The National Whistleblower Center (NWC) has released a report detailing how the fossil fuel industry has hidden systematic risk from their shareholders and how these deceptions could potentially devastate the global financial system. The report, titled Exposing a Ticking Time Bomb: How Fossil Fuel Industry Fraud is Setting Us Up for a Financial Implosion – and What Whistleblowers Can Do About It, claims that fossil fuel companies such as Exxonmobil have consistently concealed or downplayed “climate risks” to trick investors into continuing to believe in the long term stability of the industry. These fossil fuel companies are so tightly integrated into our financial system that their failure could cause a devastating chain reaction of crashes and failures for the global economy. The report predicts in a worst-case scenario that “the potential for rapid asset deflation at large fossil fuel companies is a ticking time bomb that, if not detected and addressed, could make the global financial system implode.”
Although fossil fuel companies have been denying evidence of climate change for decades, hiding information and downplaying risks to shareholders is a prosecutable SEC offense. These deceptions may also be prosecutable under the False Claims Act, and there are a number of lawsuits pending, most notably The Commonwealth of Massachusetts v. Exxon Mobil Corp. in which the state alleges that Exxon Mobil deceived investors.

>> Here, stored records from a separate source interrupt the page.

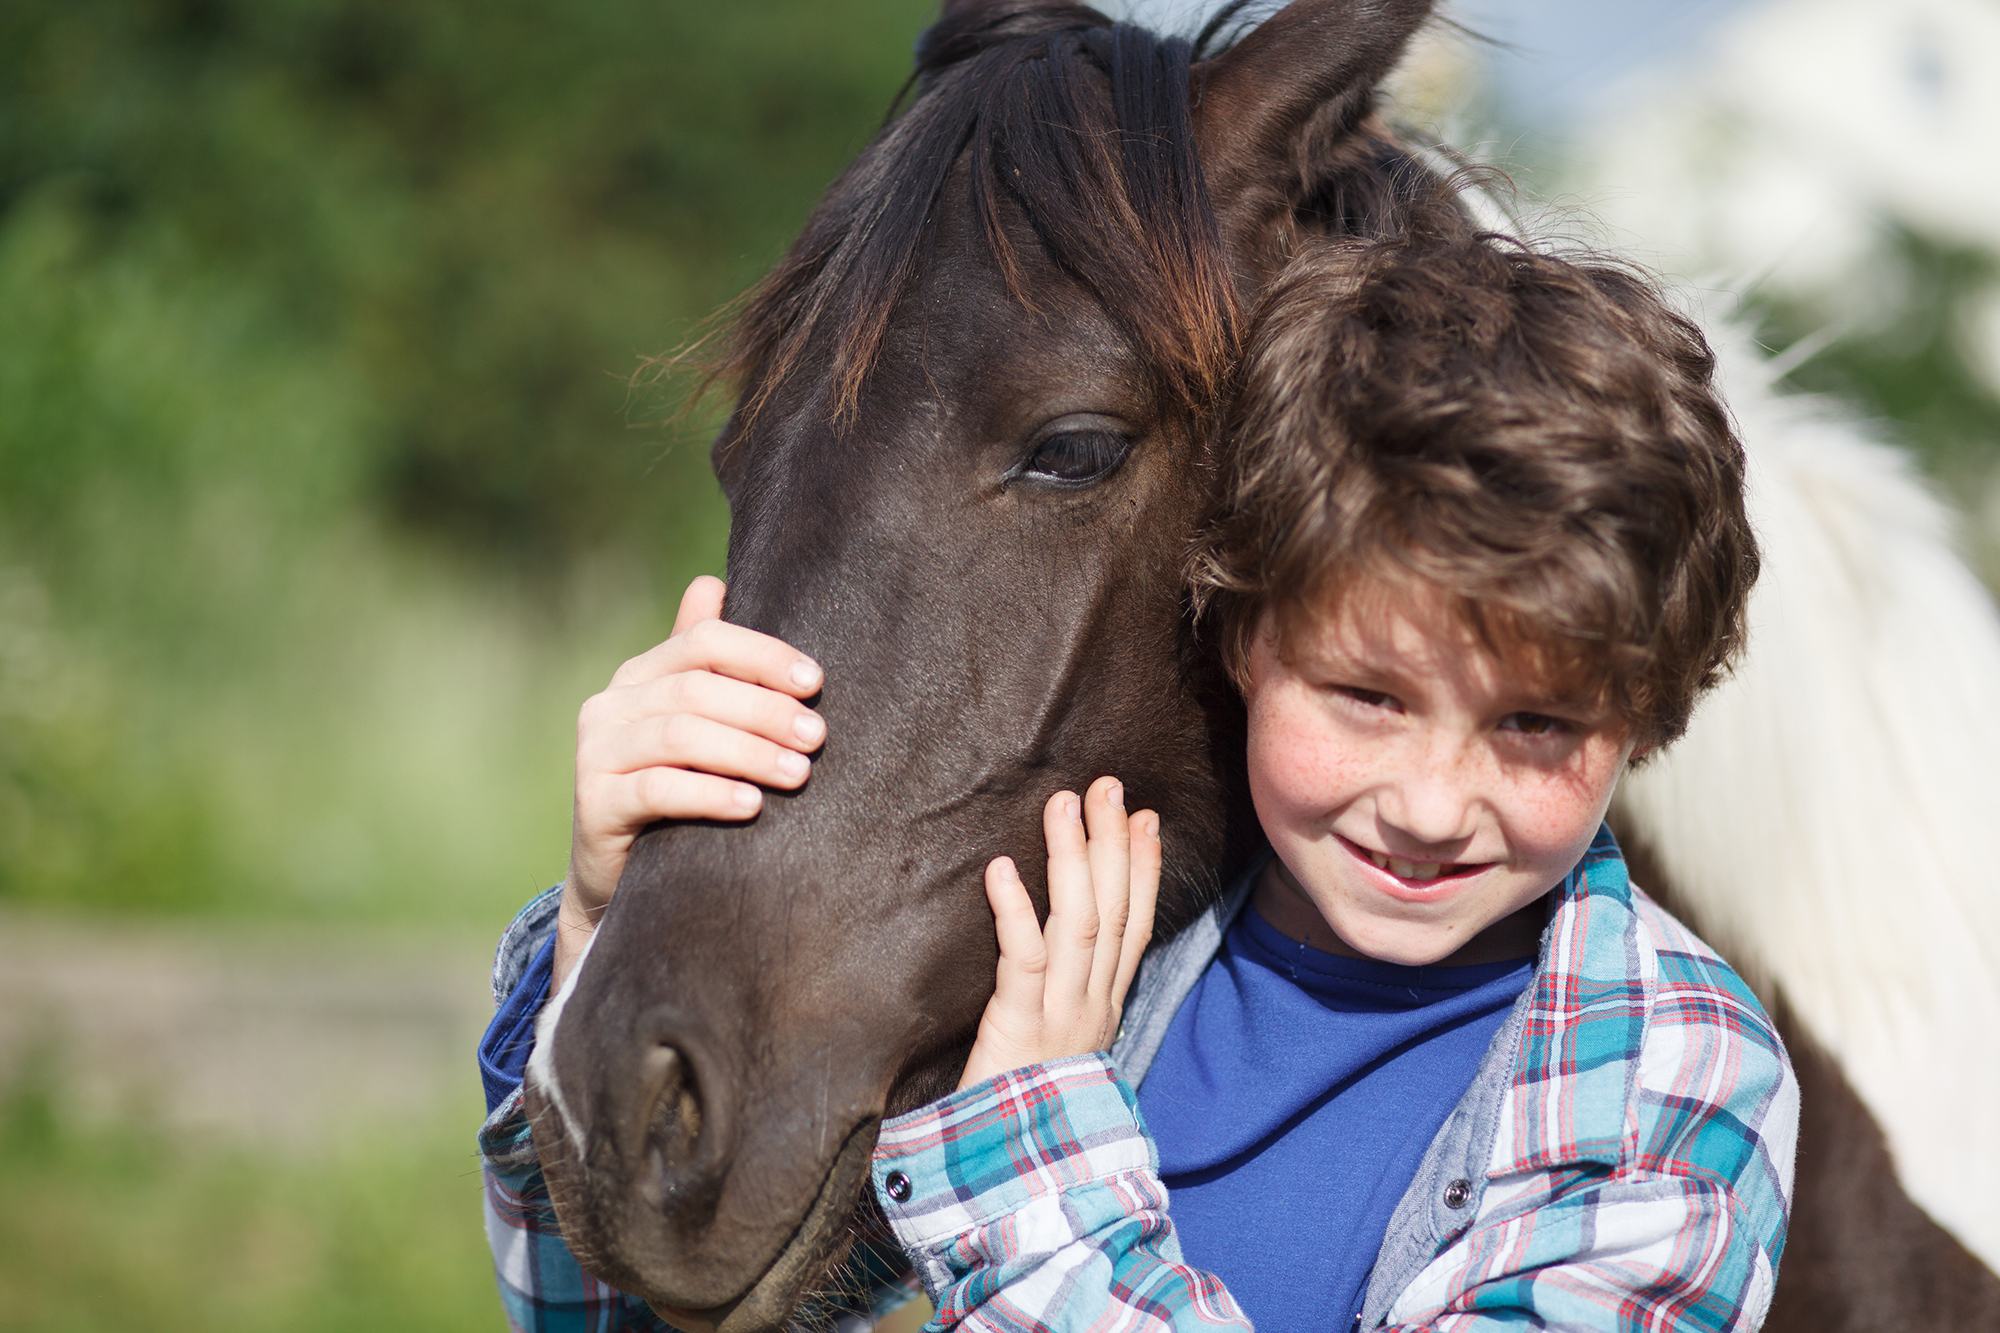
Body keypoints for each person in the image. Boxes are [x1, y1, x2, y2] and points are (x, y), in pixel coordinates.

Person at [478, 229, 1796, 1332]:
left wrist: (1034, 1155)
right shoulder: (1094, 971)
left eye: (1537, 724)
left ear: (1642, 716)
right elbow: (650, 1298)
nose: (1434, 801)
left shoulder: (1667, 1078)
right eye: (1367, 698)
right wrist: (607, 938)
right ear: (1241, 633)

The report revolves around examining higher levels of risk that has already been exposed, and predicting how much more risk there is left to be uncovered. The NWC used professional fraud investigators to examine the fuel companies with a three-pronged approach, looking at incentives, opportunities and rationalizations for fraud. They found that the companies were systematically deceiving their shareholders and the public in three general ways: by overstating the value of world fuel reserves, by understating environmental liabilities, or by understating physical risks to infrastructure. The report found that these three types of deception are rampant in the fossil fuel industry. John Kostyack, NWC Executive Director and lead author of the report said that “In light of the deceptions we found, the handful of pending fraud cases challenging climate risk disclosures by fossil fuel companies are probably just the tip of the iceberg.”
The report claims that whistleblowers are in a unique and essential position to uncover and prosecute this kind of fraud. The NWC hopes that by publishing this study, they can educate potential whistleblowers on their rights and encourage them to step forward and report fraud from inside these companies. The report also points out the key roles that whistleblowers have played in reforming the banking, tobacco and healthcare industries. The current U.S. domestic and foreign whistleblower laws have great potential for exposing the blatant securities fraud within the fossil fuel industry. The NWC will hold a panel of experts on this topic on July 30, recently recognized by the Senate as National Whistleblower Appreciation Day for the eighth year in a row.